** Opening Excerpt provided block **

By Samiullah Khan
On 7th March I was travelling by Jalandhar Express. The compartment was packed to the limit. All the passengers, whether standing, sitting or hanging, looked tired and exhausted after the hard day’s jobs.
We had reached, perhaps, somewhere near Ghaziabad when the chatting buzz in the compartment suddenly changed into noise. It resonated with the scenes of Rohit Sardana and Arnab Goswami’s TV shows. The topic of the discussion revolved around the current situation in our country, Pakistan’s terrorism and Prime Minister and his surgical strikes. Almost every passenger was participating and contributing in this cacophony. The passengers, it seemed, thought it to be the most appropriate occasion and method of paying tribute to the jawans killed by terrorists in Pulwama.

** Closing Excerpt provided block **

▶ Exercises
**1)** From the account of the train journey, copy the passage from "We had reached, perhaps, somewhere" up to and including "terrorists in Pulwama.".
**2)** Answer these questions from the account of the train journey:
(a) On what date was the writer traveling?
(b) Which train was the writer on?
(c) Whose TV shows did the noise in the compartment call to mind?

** Opening Study material block **

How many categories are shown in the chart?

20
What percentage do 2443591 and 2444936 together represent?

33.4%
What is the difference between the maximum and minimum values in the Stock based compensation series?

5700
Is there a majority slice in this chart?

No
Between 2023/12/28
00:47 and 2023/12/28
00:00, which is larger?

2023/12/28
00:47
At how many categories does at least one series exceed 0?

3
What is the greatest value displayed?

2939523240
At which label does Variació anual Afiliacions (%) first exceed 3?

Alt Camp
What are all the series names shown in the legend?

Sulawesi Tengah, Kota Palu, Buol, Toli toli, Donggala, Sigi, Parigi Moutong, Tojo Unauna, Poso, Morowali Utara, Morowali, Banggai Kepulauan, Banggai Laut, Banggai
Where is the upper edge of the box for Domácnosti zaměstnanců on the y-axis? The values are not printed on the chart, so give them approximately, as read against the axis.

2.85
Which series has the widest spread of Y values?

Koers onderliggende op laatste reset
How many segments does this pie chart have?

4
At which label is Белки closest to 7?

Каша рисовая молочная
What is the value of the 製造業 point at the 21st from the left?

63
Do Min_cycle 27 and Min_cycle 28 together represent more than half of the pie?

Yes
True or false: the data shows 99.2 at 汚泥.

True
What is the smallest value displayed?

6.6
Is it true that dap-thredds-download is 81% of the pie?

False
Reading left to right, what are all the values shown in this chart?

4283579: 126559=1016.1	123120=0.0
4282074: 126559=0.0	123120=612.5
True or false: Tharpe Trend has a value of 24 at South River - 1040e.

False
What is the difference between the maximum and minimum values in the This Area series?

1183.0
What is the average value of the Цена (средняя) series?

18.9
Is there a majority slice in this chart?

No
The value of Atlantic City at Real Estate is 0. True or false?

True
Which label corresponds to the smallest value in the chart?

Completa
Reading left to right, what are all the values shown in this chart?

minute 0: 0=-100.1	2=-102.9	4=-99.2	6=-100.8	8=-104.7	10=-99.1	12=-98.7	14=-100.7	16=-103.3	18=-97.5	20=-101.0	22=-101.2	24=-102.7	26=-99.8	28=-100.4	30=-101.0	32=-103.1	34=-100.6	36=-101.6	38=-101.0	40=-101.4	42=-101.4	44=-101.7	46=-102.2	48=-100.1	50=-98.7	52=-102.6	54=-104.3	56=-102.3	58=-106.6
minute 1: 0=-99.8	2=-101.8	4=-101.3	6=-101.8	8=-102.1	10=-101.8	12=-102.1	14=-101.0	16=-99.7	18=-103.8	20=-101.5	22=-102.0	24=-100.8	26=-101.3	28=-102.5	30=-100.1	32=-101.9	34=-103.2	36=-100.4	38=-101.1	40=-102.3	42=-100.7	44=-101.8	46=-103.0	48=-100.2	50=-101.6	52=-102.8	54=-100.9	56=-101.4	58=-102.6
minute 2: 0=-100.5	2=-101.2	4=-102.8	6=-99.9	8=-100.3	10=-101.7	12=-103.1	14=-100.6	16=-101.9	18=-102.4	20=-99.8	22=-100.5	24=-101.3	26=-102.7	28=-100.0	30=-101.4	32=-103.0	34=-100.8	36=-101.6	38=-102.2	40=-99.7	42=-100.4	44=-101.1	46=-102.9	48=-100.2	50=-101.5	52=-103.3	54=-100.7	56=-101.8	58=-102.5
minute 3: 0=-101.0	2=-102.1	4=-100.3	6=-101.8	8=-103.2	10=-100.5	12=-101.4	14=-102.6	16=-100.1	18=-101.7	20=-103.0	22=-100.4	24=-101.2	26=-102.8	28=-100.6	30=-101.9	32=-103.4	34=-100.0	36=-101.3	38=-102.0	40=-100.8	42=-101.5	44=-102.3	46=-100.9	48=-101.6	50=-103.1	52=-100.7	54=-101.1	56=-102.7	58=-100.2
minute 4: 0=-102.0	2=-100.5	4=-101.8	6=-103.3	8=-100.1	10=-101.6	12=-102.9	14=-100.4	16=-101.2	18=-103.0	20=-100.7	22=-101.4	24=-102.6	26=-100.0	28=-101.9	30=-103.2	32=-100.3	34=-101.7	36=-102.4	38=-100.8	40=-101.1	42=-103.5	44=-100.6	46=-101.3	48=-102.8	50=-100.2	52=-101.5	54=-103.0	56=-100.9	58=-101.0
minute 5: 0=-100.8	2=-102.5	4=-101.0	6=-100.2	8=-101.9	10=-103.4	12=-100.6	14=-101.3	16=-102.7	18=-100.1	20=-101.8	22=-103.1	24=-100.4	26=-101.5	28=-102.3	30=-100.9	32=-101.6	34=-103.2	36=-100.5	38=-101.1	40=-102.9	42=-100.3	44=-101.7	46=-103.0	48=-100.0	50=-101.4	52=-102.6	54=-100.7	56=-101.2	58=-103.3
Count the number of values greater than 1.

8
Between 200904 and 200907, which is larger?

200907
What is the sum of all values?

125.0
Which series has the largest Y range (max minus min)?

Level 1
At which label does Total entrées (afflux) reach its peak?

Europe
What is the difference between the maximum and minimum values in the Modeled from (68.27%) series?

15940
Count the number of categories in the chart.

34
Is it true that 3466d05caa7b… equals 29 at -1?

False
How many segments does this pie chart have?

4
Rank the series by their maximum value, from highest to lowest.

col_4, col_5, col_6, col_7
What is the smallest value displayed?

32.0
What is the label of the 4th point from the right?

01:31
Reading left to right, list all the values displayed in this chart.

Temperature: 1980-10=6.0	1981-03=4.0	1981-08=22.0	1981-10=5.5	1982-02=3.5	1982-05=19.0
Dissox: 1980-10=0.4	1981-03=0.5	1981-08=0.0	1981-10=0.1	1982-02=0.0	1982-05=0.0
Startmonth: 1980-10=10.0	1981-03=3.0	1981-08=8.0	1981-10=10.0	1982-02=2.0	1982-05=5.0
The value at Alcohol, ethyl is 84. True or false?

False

** Closing Study material block **

▶ Task-by-task results
**1)**
We had reached, perhaps, somewhere near Ghaziabad when the chatting buzz in the compartment suddenly changed into noise. It resonated with the scenes of Rohit Sardana and Arnab Goswami’s TV shows. The topic of the discussion revolved around the current situation in our country, Pakistan’s terrorism and Prime Minister and his surgical strikes. Almost every passenger was participating and contributing in this cacophony. The passengers, it seemed, thought it to be the most appropriate occasion and method of paying tribute to the jawans killed by terrorists in Pulwama.

**2)**
(a) 7th March
(b) The Jalandhar Express
(c) Rohit Sardana's and Arnab Goswami's